Gene network analysis of oxidative stress-mediated drug sensitivity in resistant ovarian carcinoma cells.

Drug resistance in cancer cells involves complex molecular mechanisms and ovarian carcinoma cells become resistant to chlorambucil (Cbl) after continuous treatment. This drug- and ionizing radiation-resistant cells have lower level of endogenous ROS (reactive oxygen species) compared with sensitive cells. Elevation of the cellular ROS level by exogenous ROS generation increases the sensitivity of Cbl to resistant cells.
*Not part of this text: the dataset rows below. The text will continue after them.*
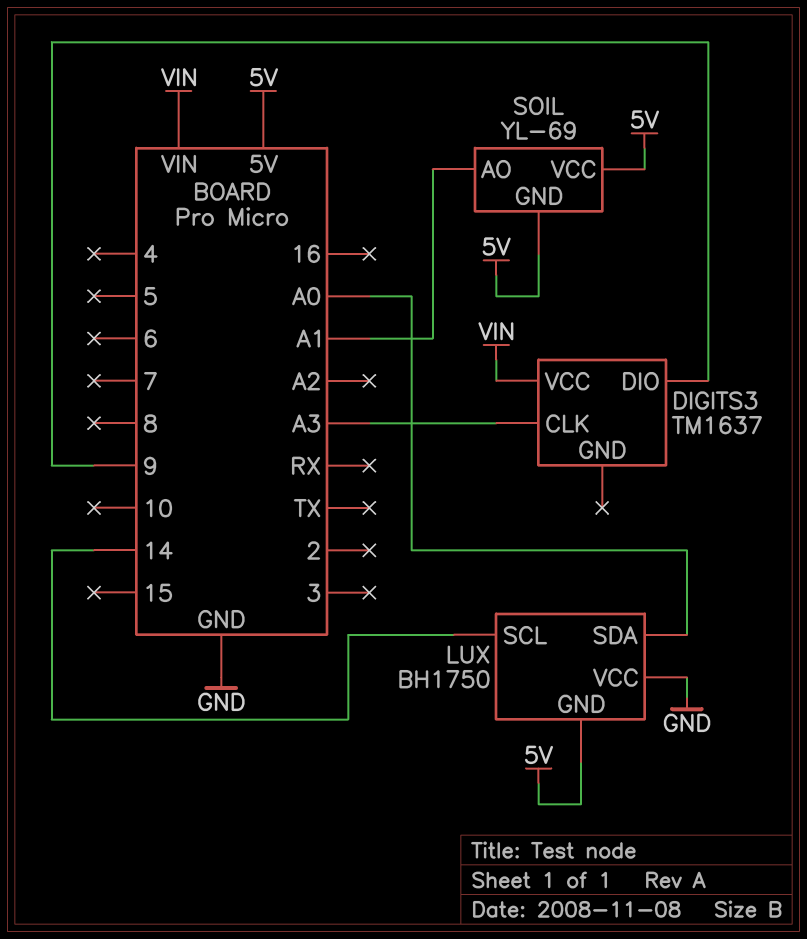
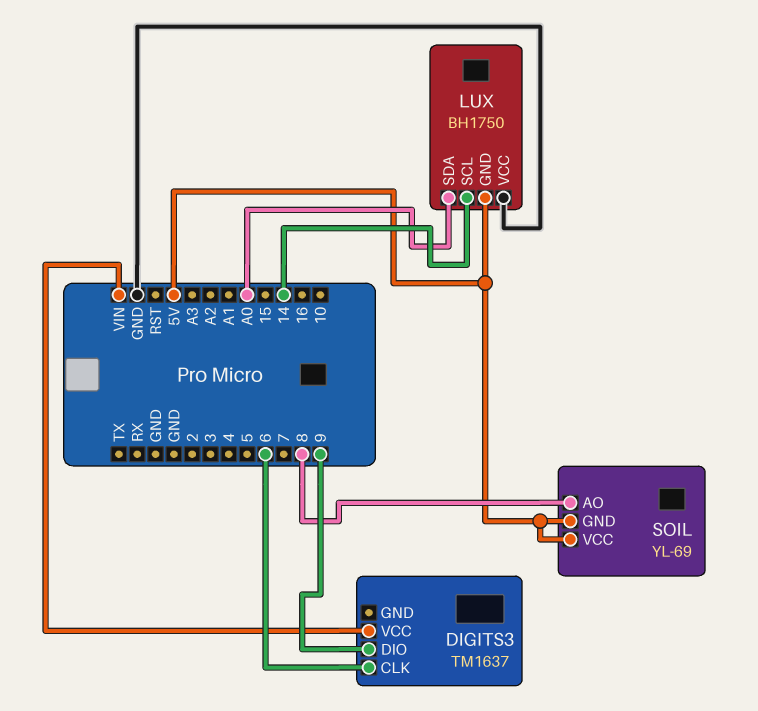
DIGITS3 pin CLK: A3 -> 6
SOIL pin AO: A1 -> 8

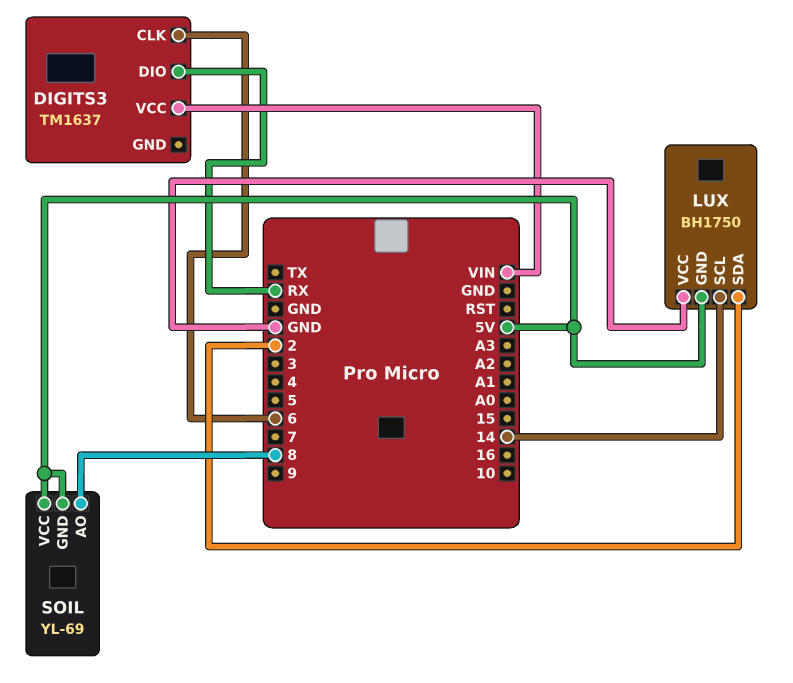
DIGITS3 pin DIO: 9 -> RX
LUX pin SDA: A0 -> 2

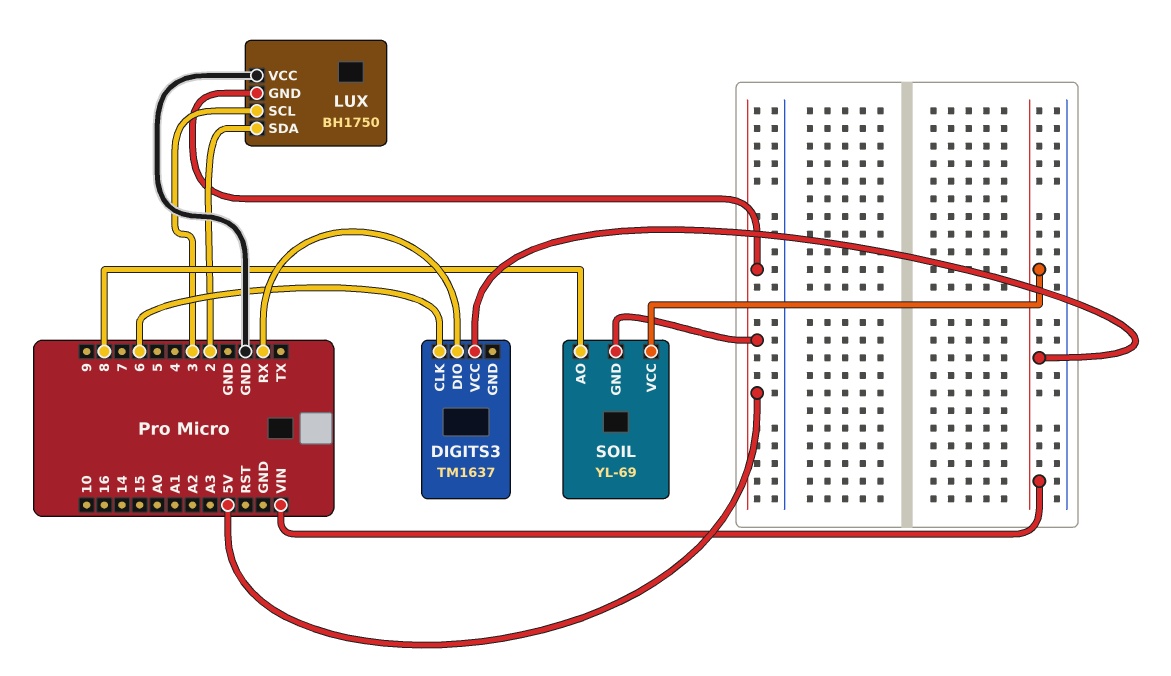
LUX pin SCL: 14 -> 3
SOIL pin VCC: 5V -> VIN

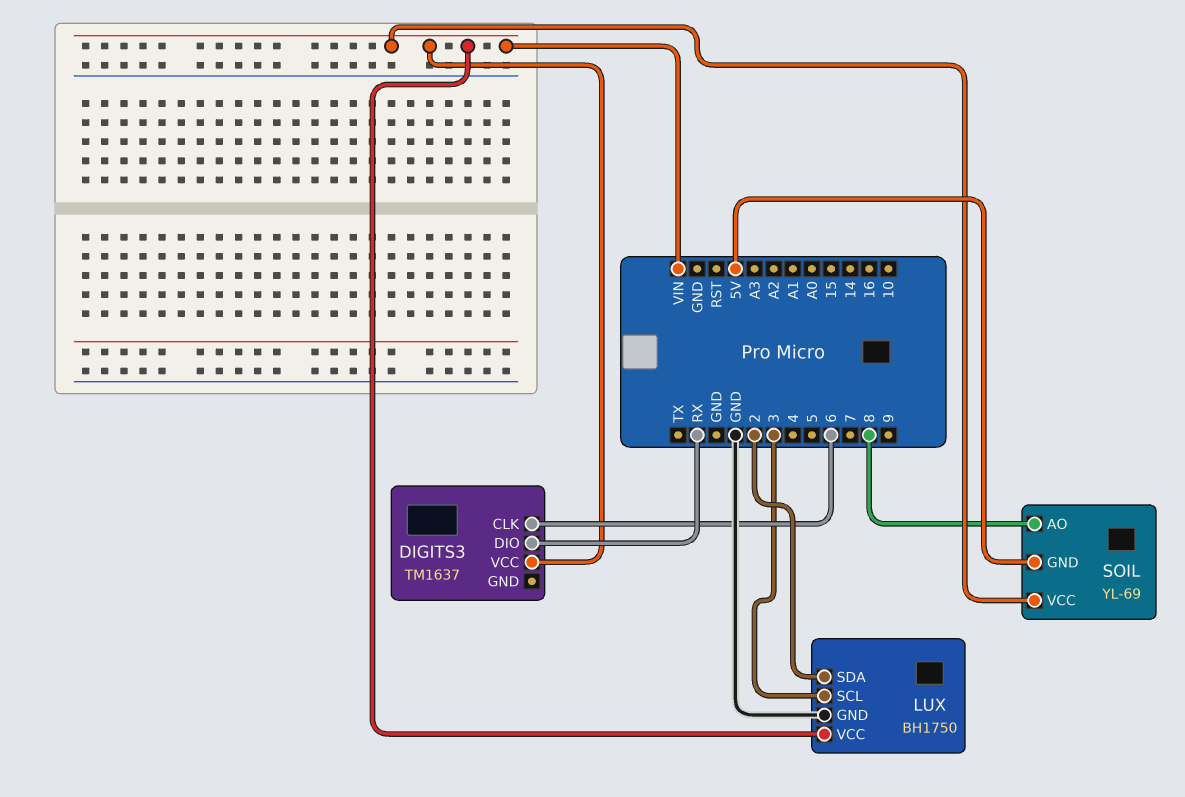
LUX pin GND: 5V -> GND
LUX pin VCC: GND -> VIN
In contrast, antioxidants prevent the sensitization of resistant cells to Cbl by H(2)O(2), COS (chronic oxidative stress) or NOO(-). The molecular mechanism of drug sensitivity with COS has been investigated by microarray gene expressions followed by gene network analysis and it reveals that a cdc42/rac1 guanine exchange factor, ARHGEF6, with p53 and DNA-Pkc (PRKDC) is central to induce apoptosis in Cbl(cos) (Cbl with COS) cells. mRNA and protein levels of major gene network pathway differ significantly in Cbl(cos) cells than in Cbl-treated cells. Moreover, DNA-PKc physically interacts with ARHGEF6 and p53 mostly in the nucleus of Cbl-treated cells, whereas in Cbl(cos)-treated cells, its interactions are mostly in the cytoplasm. These results suggest that low doses of Cbl and very low doses of COS together kill Cbl-resistant ovarian carcinoma cells and ARHGEF6 signaling may have an instrumental role in induction of apoptosis in Cbl(cos) cells.